For the past several months, when people asked me how work is going I sighed and launched into my "it's uncomfortable.  It's difficult" speech. I want to clarify that the job itself is fine. The people, the environment, the company: these are not the problem. The problem is how I see myself and how frustrated/impatient I am with my progress. 

My progress meter is about to change. Today I sat for the retake question on the oral exam they give regarding their cornerstone principles. The main reason I failed this question was insecurity in my answer. I talked my way all around the correct answer, but admitted I was not confident I'd nailed it. Bad idea. Very bad idea. Never show weakness. Without that, I probably could have just had a conversation with my manager about the bits I missed. Instead, I had to retake the class and answer a different question. 

I retook the class in early December. Knowing this time I'd be tested on it, I actually took notes. I answered the question I failed several times, for several people. Of course they asked me a different question, on a completely different section of the class. I was able to dredge the month-old information from my brain and answer, barely, with a few leading questions to get all the aspects covered. The trainer indicated he would recommend they pass me, which means I'll receive my engineer's cap and be considered a bona fide, full-fledged engineer. I should receive my cap during the next all hands meeting (which was scheduled for today, but cancelled this morning).

Work is still challenging and difficult, but I'm focusing on less complaint and more solutions to the issues that plague me. One of those issues is working as an introvert in their Agile environment. 

My entire professional life, I've had my own desk with walls or cabinets, a cubicle in which I could tuck my head down and get my work done. Even in Support at my current company, I had my own little space. I have my own space now, but it's in name only. The way my company manifests an Agile environment is by setting all the Devs in my team up at a long table, in a large room full of such long tables. There is a constant hum of conversation, sometimes louder than others but always buzzing in the background. There are frequently foam darts flying through the air. Conversations ebb and flow at my table as well.

This can be a problem for an introvert like myself. Even more so for an ADD introvert like myself. I get distracted easily by the conversations, even if I can't hear them well because I'm going deaf. I get overwhelmed and exhausted by the constant human interaction.

One solution I've found is noise cancelling headphones. These only work when I am actually listening to something through them, and listening to music with words is equally distracting. I've started using SimplyNoise.com to drown out some of the background noise and give my brain some relief. Alternatively, I listen to instrumental music on my Pandora account.
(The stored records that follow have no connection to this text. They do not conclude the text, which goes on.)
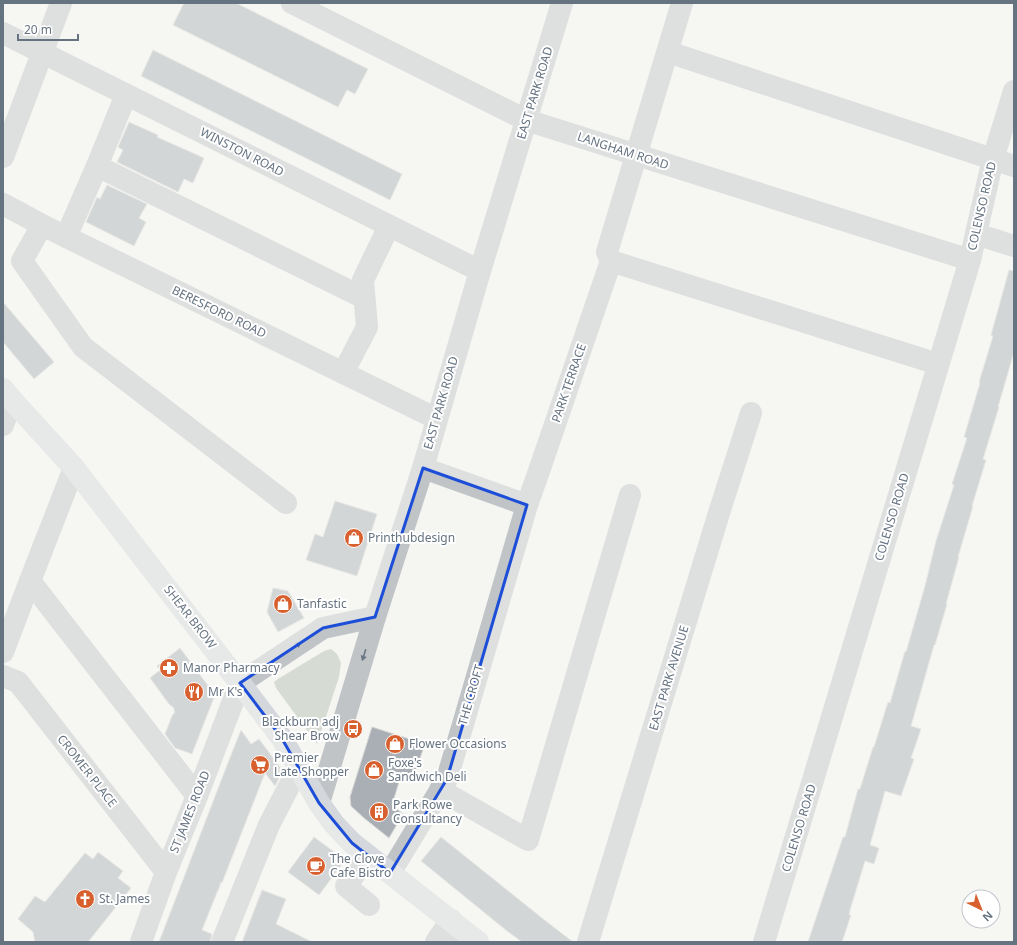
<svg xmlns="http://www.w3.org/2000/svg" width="1017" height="945" font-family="'Noto Sans',sans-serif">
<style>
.green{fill:#d6dcd3}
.building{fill:#a9afb5;stroke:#d6d6d4}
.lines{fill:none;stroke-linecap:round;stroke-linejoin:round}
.minor{stroke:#c0c4c7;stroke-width:22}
.major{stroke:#d4d8dc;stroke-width:22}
.oneway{fill:#6a7784}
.marked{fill:none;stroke:#1d4ed8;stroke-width:3;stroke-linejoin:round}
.labels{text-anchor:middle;stroke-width:4;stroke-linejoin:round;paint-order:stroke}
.street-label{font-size:12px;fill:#667381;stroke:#fff}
.poi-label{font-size:12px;fill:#667381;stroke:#fff;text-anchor:start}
</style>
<rect width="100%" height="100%" fill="#f5f5f2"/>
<polygon class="green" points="331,649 337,654 341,663 339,677 317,744 276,688 274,682 278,679 324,651"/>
<g class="building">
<polygon points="184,3 236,3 368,69 355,94 347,90 338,107 173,25"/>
<polygon points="153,50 402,174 390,200 141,76"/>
<polygon points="129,122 158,135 157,137 204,158 193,183 184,179 178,192 117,162 123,150 118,147"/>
<polygon points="107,185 147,204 139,218 146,222 134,246 86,222 97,197 100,199"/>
<polygon points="1009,270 1014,271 1014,352 998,407 999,407 983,459 986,460 972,506 973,506 958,557 959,557 946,604 947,604 935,645 934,645 911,726 921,729 911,758 914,759 901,796 885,791 870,845 879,848 874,864 865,861 850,910 849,915 851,915 842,942 808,942 843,837 845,837 858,789 860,789 873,747 874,747 888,702 890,703 905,651 906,652 925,586 936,541 954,485 952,484 967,438 964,437 980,383 979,382 987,356 993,336 991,335"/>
<polygon points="3,302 54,362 34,379 3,342"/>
<polygon points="335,501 377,514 357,576 306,560 315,534 323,537"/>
<polygon points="273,588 288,591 304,618 278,632 267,612"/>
<polygon points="180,648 215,695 192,754 175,748 165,734 172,716 175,712 174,710 174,708 169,704 150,678 160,670 157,666"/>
<polygon points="372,727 425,744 414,775 402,772 392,805 403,814 389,838 364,818 351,806 350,797"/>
<polygon points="241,730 251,744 259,739 283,771 275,786 265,773 222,883 221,882 218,891 218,890 202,930 212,934 210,942 159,942 229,760"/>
<polygon points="314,837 345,860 319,895 288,872"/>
<polygon points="441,837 542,918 573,942 522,942 507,931 421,861"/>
<polygon points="98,852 123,871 118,878 131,888 88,942 35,942 33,932 18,919 35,896 45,902 85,853 93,859"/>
<polygon points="262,890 286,899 276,924 312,942 242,942"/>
</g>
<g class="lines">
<g class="minor">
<polyline points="292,3 526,120 970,260"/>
<polyline points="682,3 607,252 611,261 938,364"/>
<polyline points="3,33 480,271"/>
<polyline points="668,52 1014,166"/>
<polyline points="3,157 61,3"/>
<polyline points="97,166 364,298"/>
<polyline points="3,204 42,225 437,419"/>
<polyline points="42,225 22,261 83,347 286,503"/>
<polyline points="976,234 1014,246"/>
<polyline points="66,237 97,166 126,95"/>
<polyline points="343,373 367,327 363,280 389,226"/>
<polyline points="3,425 12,400"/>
<polyline points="423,468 527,505"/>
<polyline points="30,581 197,796"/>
<polyline points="3,652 30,581 74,468"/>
<polyline points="3,676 18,682 166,872"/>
<polyline points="440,790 528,840 630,495"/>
<polyline points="319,803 375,617 423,468 480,271 562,3"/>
<polyline points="368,856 346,886 369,905"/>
<polyline points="390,873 447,779 527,505 539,471 611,261"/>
<polyline points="451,920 457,942"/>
<polyline points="141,942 166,872 197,796 240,683 323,628 375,617"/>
<polyline points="222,942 269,825 299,767"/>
<polyline points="436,942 451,920"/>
<polyline points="588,942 719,513 751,413"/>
<polyline points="764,942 970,260 993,159 1014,91"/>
</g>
<polyline class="major" points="3,389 12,400 74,468 240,683 281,737 319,803 334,824 352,843 390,873 478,942"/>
</g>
<defs><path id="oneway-solid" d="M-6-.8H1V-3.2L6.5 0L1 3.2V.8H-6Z"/></defs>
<g class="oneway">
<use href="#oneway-solid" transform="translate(296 646) rotate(-34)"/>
<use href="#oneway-solid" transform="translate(364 655) rotate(107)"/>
</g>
<path d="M0 0H1017V945H0ZM423,468L527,505L447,779L390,873L352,843L319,803L281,737L240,683L323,628L375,617Z" fill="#f5f5f2" fill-opacity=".55" fill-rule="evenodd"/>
<path class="marked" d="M423,468L527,505L447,779L390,873L352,843L319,803L281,737L240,683L323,628L375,617Z"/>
<defs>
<symbol id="shop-disc" viewBox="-11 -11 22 22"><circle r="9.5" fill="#d85f2e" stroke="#fff"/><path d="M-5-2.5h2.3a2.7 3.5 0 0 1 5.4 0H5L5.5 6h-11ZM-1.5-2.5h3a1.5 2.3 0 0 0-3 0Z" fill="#fff"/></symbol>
<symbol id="pharmacy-disc" viewBox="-11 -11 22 22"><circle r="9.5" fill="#d85f2e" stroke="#fff"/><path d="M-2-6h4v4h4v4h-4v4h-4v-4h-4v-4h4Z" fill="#fff"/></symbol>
<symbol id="restaurant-disc" viewBox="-11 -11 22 22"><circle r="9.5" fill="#d85f2e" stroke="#fff"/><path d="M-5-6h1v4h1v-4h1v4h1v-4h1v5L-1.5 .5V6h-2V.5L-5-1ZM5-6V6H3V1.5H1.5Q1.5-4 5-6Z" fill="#fff"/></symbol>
<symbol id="bus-disc" viewBox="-11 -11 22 22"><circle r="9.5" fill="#d85f2e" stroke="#fff"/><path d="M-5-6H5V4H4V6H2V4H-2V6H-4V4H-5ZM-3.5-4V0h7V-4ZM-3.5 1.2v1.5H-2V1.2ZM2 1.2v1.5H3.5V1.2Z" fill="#fff"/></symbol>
<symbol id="supermarket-disc" viewBox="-11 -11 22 22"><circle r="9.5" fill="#d85f2e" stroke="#fff"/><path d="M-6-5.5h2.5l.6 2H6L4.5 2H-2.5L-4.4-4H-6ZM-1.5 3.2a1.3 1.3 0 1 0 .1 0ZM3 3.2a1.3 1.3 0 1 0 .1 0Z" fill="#fff"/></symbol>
<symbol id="building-disc" viewBox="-11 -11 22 22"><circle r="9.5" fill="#d85f2e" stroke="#fff"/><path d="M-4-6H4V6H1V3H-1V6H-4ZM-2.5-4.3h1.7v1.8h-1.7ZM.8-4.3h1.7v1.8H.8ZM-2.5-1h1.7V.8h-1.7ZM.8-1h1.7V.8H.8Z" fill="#fff"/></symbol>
<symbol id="cafe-disc" viewBox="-11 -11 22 22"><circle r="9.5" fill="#d85f2e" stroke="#fff"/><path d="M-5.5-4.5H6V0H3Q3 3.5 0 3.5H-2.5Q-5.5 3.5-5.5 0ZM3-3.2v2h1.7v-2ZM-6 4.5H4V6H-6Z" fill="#fff"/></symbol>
<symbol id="church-disc" viewBox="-11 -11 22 22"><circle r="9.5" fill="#d85f2e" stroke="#fff"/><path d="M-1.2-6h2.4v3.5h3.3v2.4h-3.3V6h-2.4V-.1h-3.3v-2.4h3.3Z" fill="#fff"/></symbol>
</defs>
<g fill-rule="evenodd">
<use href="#shop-disc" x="343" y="527" width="22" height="22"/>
<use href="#shop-disc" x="272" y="593" width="22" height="22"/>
<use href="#pharmacy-disc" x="158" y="657" width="22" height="22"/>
<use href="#restaurant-disc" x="183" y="681" width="22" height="22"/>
<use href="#bus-disc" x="342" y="718" width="22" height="22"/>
<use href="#shop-disc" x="384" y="733" width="22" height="22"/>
<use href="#supermarket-disc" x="249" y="754" width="22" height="22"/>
<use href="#shop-disc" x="363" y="759" width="22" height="22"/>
<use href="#building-disc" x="368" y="801" width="22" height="22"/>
<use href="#cafe-disc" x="305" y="855" width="22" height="22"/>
<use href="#church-disc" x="74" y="888" width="22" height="22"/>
</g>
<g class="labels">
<g class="street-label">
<text transform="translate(535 93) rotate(-73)" y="4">EAST PARK ROAD</text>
<text transform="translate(623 151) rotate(18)" y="4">LANGHAM ROAD</text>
<text transform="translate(242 152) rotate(27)" y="4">WINSTON ROAD</text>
<text transform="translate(982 206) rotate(-77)" y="4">COLENSO ROAD</text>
<text transform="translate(219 312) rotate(26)" y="4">BERESFORD ROAD</text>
<text transform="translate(569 383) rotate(-71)" y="4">PARK TERRACE</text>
<text transform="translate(441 403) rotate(-74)" y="4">EAST PARK ROAD</text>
<text transform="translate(892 517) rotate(-73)" y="4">COLENSO ROAD</text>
<text transform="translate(190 617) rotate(52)" y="4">SHEAR BROW</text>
<text transform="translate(669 678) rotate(-73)" y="4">EAST PARK AVENUE</text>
<text transform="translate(471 695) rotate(-74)" y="4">THE CROFT</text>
<text transform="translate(87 771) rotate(52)" y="4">CROMER PLACE</text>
<text transform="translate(190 812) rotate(-68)" y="4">ST JAMES ROAD</text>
<text transform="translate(799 828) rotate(-73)" y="4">COLENSO ROAD</text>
</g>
<g class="poi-label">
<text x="368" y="542">Printhubdesign</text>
<text x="297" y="608">Tanfastic</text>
<text x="183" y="672">Manor Pharmacy</text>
<text x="208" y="696">Mr K's</text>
<text x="339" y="726" text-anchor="end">Blackburn adj<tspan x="339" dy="14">Shear Brow</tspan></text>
<text x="409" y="748">Flower Occasions</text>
<text x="274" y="762">Premier<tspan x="274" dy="14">Late Shopper</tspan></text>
<text x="388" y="767">Foxe's<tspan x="388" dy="14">Sandwich Deli</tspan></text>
<text x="393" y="809">Park Rowe<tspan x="393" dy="14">Consultancy</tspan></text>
<text x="330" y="863">The Clove<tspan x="330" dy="14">Cafe Bistro</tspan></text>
<text x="99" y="903">St. James</text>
</g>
</g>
<rect width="1017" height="945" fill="none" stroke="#667381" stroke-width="8"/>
<g transform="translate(981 909) rotate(137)"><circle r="19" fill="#ffffff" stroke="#c2c7cd"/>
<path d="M0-3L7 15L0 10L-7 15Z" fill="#d85f2e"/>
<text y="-6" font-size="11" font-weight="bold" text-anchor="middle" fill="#667381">N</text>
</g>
<path d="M18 34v6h60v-6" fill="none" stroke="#667381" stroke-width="2"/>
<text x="24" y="34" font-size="12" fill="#667381" stroke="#ffffff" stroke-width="3" paint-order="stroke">20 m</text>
</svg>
I had some difficulty at first finding upbeat music that doesn't have words. A quick Google search provided a Reddit thread on exactly what I wanted. I created a station with every single suggestion in the thread, and now I can listen as long as my head and ears can stand the weight of the headphones.  
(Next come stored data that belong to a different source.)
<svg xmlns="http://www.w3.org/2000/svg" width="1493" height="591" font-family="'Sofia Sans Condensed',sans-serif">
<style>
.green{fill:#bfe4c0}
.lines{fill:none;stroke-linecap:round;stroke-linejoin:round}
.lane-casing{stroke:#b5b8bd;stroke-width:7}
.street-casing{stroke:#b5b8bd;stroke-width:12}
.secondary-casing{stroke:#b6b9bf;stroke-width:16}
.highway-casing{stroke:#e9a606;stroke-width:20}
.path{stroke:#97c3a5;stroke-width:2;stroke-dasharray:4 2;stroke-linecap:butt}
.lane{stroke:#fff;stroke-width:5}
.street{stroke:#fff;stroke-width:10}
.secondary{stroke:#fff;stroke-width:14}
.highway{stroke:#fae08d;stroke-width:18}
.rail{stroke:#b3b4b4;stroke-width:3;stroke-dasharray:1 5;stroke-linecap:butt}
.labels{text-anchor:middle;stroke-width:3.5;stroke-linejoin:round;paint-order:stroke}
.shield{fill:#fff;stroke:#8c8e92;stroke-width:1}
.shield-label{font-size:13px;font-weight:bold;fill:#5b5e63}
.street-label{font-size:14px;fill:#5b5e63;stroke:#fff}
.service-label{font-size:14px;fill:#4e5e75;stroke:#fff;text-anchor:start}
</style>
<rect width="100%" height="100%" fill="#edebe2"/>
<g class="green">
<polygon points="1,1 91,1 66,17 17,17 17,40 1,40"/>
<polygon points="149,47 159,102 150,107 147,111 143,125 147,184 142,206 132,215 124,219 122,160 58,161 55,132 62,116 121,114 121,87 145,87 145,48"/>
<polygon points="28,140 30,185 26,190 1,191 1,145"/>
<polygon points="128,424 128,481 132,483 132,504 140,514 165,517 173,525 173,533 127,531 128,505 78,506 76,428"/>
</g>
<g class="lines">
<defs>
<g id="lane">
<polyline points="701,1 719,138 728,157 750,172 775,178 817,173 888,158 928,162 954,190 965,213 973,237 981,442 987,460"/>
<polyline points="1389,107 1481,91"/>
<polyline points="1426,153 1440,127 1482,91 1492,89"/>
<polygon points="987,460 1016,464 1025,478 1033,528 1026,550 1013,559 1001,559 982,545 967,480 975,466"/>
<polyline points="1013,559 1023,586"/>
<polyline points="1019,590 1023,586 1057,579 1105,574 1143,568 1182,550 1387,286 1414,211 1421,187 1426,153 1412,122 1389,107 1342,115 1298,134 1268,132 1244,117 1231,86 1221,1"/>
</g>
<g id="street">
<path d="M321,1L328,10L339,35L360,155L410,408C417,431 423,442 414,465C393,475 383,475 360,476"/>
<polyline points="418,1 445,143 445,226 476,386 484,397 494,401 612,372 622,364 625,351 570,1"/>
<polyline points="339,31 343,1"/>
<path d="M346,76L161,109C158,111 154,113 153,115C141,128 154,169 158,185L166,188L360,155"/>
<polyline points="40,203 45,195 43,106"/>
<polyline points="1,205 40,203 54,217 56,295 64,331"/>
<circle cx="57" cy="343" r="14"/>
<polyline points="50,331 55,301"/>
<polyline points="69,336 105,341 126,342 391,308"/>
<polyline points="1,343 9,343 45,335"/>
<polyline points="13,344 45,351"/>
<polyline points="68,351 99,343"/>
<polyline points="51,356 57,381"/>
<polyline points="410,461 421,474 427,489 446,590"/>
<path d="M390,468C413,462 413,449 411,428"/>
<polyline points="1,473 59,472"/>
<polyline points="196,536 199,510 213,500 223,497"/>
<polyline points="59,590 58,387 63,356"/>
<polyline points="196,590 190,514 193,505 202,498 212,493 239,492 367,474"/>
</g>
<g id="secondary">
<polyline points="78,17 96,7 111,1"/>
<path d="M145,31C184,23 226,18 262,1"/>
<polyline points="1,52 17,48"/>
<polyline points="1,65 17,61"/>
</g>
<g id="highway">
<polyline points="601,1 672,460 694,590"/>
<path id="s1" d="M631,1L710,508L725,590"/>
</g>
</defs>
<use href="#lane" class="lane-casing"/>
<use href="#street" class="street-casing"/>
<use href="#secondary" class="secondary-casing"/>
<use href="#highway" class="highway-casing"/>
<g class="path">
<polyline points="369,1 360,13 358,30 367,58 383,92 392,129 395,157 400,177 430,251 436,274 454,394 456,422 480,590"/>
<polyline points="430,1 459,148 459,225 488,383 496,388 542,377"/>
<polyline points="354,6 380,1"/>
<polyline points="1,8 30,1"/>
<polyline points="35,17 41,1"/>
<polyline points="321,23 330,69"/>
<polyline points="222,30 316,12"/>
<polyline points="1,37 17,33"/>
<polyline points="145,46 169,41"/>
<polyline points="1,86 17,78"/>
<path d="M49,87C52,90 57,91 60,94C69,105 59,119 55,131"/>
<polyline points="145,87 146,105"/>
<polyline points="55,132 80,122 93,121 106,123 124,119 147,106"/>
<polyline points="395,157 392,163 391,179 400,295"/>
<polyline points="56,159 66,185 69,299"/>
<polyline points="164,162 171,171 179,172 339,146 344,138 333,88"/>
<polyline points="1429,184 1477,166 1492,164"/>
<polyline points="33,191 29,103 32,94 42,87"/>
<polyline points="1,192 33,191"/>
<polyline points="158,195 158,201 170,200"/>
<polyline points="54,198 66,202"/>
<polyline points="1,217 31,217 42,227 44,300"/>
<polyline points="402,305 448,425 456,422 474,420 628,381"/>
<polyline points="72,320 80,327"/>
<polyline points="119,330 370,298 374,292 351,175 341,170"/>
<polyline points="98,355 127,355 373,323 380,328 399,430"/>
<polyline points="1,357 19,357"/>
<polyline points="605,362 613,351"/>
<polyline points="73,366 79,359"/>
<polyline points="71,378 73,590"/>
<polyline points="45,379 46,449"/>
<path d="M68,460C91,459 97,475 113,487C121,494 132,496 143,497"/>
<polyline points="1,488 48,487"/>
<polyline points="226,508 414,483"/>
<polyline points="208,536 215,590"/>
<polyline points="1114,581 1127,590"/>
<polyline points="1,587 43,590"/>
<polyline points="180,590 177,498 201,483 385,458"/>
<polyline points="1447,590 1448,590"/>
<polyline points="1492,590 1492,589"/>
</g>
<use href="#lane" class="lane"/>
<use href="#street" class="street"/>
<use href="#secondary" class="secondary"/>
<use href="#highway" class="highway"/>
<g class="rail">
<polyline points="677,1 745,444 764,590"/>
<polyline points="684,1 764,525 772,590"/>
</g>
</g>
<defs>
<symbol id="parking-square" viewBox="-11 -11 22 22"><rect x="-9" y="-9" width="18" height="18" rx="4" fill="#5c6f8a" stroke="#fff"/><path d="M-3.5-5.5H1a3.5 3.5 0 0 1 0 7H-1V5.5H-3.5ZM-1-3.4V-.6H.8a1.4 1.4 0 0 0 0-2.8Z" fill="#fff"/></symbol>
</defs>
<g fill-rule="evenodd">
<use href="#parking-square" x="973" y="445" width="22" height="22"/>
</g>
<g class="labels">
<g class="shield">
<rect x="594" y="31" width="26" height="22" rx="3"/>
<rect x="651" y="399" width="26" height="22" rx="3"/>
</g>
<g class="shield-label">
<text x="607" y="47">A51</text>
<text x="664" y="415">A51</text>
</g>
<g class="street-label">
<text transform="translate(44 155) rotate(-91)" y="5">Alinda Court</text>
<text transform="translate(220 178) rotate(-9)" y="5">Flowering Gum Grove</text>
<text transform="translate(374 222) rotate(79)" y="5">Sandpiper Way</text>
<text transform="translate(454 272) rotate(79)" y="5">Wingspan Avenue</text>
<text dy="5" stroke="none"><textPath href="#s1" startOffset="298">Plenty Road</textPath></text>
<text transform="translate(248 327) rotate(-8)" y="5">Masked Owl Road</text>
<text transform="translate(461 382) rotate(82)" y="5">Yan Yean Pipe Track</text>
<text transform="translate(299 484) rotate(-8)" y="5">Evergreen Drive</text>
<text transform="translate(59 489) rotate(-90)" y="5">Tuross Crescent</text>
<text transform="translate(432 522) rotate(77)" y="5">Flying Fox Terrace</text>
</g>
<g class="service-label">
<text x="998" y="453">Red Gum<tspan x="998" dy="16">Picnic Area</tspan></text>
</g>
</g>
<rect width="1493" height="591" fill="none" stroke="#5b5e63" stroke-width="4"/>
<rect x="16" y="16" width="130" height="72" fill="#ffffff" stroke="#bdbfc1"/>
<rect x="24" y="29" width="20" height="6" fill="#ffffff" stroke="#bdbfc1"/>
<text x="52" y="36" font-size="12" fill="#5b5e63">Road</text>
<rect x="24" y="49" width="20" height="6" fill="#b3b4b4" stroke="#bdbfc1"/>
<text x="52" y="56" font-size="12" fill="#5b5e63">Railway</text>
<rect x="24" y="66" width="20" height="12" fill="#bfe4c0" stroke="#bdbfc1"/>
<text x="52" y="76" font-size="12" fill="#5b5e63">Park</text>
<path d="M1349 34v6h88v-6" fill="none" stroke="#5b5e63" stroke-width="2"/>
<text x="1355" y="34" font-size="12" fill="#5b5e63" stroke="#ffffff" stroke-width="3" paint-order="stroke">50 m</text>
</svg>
Another solution has been to run away and hide. They actually encourage leaving your desk if you're creatively stuck. They've built a pretty sweet game room to help distract people from the problems they're working on, to let their brains find solutions behind the scenes. Personally, I suck at the games and it's not more noise and excitement I crave. I've found the ladies gym locker room is almost always vacant during the day, except during lunch and after 4:00. It is completely quiet, except for distant music from the radio in the cafeteria. I take my phone in there and play a quiet round or two of Jewel Legend to recharge. 

I am making actual work progress. The card I paired with the more experienced Dev on passed PO accept. The card I picked up next, that I'd originally put on hold for the card that failed? That was already working. Before putting it on hold, I'd worked with another Dev and we found what we thought was a partial solution. That Dev picked it up while I worked on the card that PO failed, but said he didn't really do anything. Submitted a few things he didn't think worked. After confirming with the PO how exactly the situation should work, I spent 2 days recreating and testing all the scenarios. Turns out it worked in all cases. That card also passed QA and PO. 

I picked up yet another card, where the situation worked most of the time. It took a few days to find the code that was causing it to behave the way it did. The simplest solution was just to comment that code out. That card is currently under QA test, and I'm confident it will pass. I'm a little concerned PO will find some edge case I didn't think to test for. I'll deal with that if it happens. 

So 3 cards complete in the last week, and I'm now researching another intimidating issue. I don't know anything about this area of code. I still don't have much faith in my coding skills. Yet, somehow, I find I approach each card with a bit more confidence. That right there is called progress, my friend.